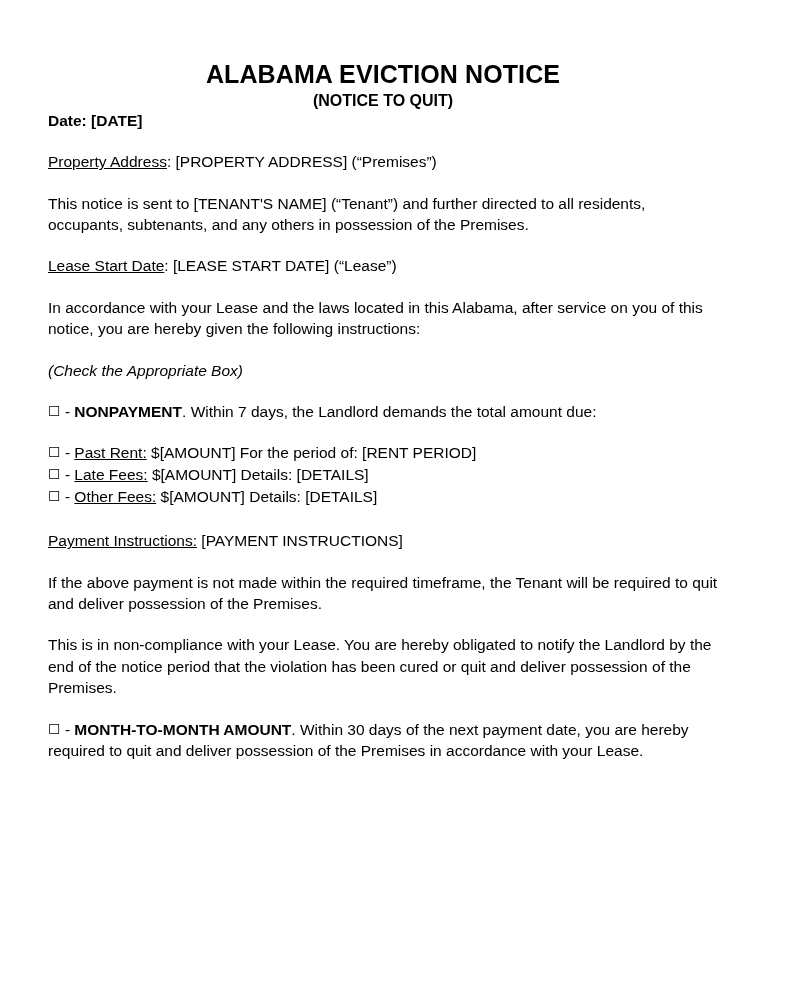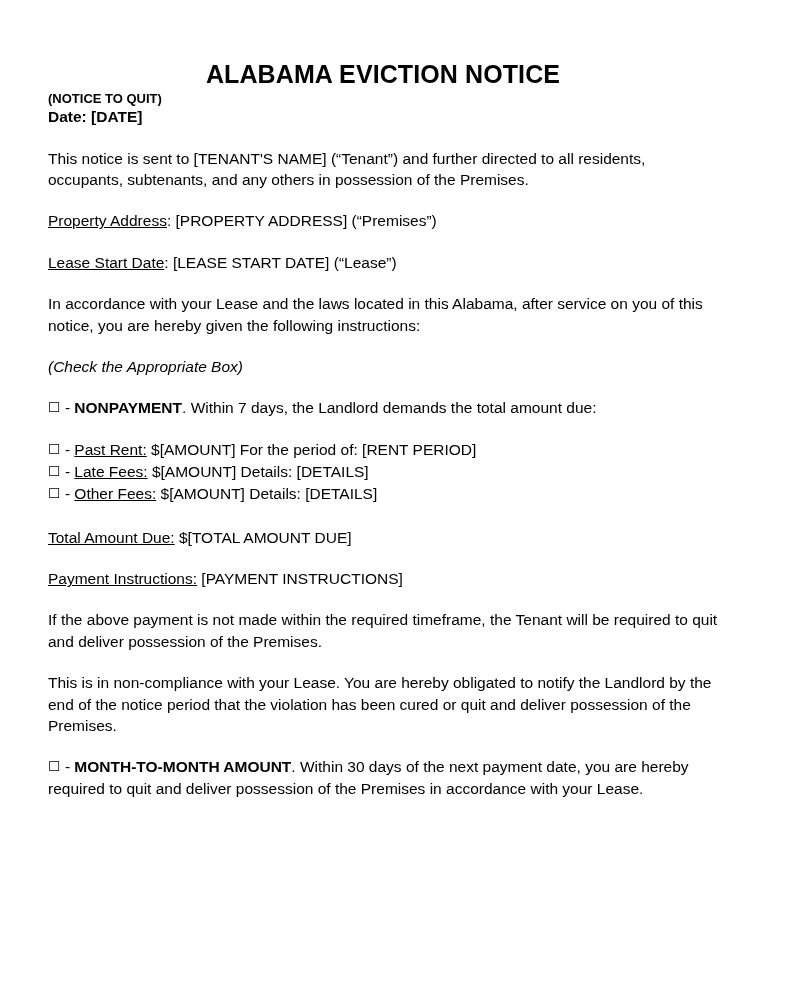--- a/index.html
+++ b/index.html
@@ -27,23 +27,23 @@
   }
   .title {
     text-align: center;
     font-weight: bold;
     font-size: 25px;
     letter-spacing: 0.1px;
     line-height: 1.15;
     margin: 4px 0 0 0;
   }
   .subtitle {
-    text-align: left;
+    text-align: center;
     font-weight: bold;
-    font-size: 13px;
+    font-size: 16px;
     line-height: 1.2;
     margin: 2px 0 0 0;
   }
   p.body-para {
     font-size: 15.5px;
     line-height: 1.38;
     margin: 0 0 20px 0;
   }
   .first-para { margin-top: 30px; font-weight: bold; }
   .u { text-decoration: underline; }
@@ -77,39 +77,38 @@
   <div class="doc">
 
     <h1 class="title">ALABAMA EVICTION NOTICE</h1>
     <h2 class="subtitle">(NOTICE TO QUIT)</h2>
 
     <p class="body-para first-para">
       <span>Date:</span>
       <span>[DATE]</span>
     </p>
 
+    <p class="body-para"><span class="u">Property Address</span><span>: [PROPERTY ADDRESS] (“Premises”)</span></p>
+
     <p class="body-para">This notice is sent to [TENANT'S NAME] (“Tenant”) and further directed to all residents, occupants, subtenants, and any others in possession of the Premises.</p>
-
-    <p class="body-para"><span class="u">Property Address</span><span>: [PROPERTY ADDRESS] (“Premises”)</span></p>
 
     <p class="body-para"><span class="u">Lease Start Date</span><span>: [LEASE START DATE] (“Lease”)</span></p>
 
     <p class="body-para">In accordance with your Lease and the laws located in this Alabama, after service on you of this notice, you are hereby given the following instructions:</p>
 
     <p class="body-para i">(Check the Appropriate Box)</p>
 
     <p class="body-para indent-1"><span class="checkbox">☐</span> <span>-</span> <span class="b">NONPAYMENT</span><span>. Within 7 days, the Landlord demands the total amount due:</span></p>
 
     <p class="list-line indent-2"><span class="checkbox">☐</span> <span>-</span> <span class="u">Past Rent:</span><span> $[AMOUNT] For the period of: [RENT PERIOD]</span></p>
 
     <p class="list-line indent-2"><span class="checkbox">☐</span> <span>-</span> <span class="u">Late Fees:</span><span> $[AMOUNT] Details: [DETAILS]</span></p>
 
     <p class="list-line indent-2 gap-after-list"><span class="checkbox">☐</span> <span>-</span> <span class="u">Other Fees:</span><span> $[AMOUNT] Details: [DETAILS]</span></p>
 
-    <p class="body-para indent-2"><span class="u">Total Amount Due:</span><span> $[TOTAL AMOUNT DUE]</span></p>
 
     <p class="body-para indent-2"><span class="u">Payment Instructions:</span><span> [PAYMENT INSTRUCTIONS]</span></p>
 
     <p class="body-para indent-1">If the above payment is not made within the required timeframe, the Tenant will be required to quit and deliver possession of the Premises.</p>
 
 
     <p class="body-para indent-1">This is in non-compliance with your Lease. You are hereby obligated to notify the Landlord by the end of the notice period that the violation has been cured or quit and deliver possession of the Premises.</p>
 
     <p class="body-para indent-1"><span class="checkbox">☐</span> <span>-</span> <span class="b">MONTH-TO-MONTH AMOUNT</span><span>. Within 30 days of the next payment date, you are hereby required to quit and deliver possession of the Premises in accordance with your Lease.</span></p>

________________

Which of the lines above contain "height"? Return them all.

     line-height: 1.15;
     line-height: 1.2;
     line-height: 1.38;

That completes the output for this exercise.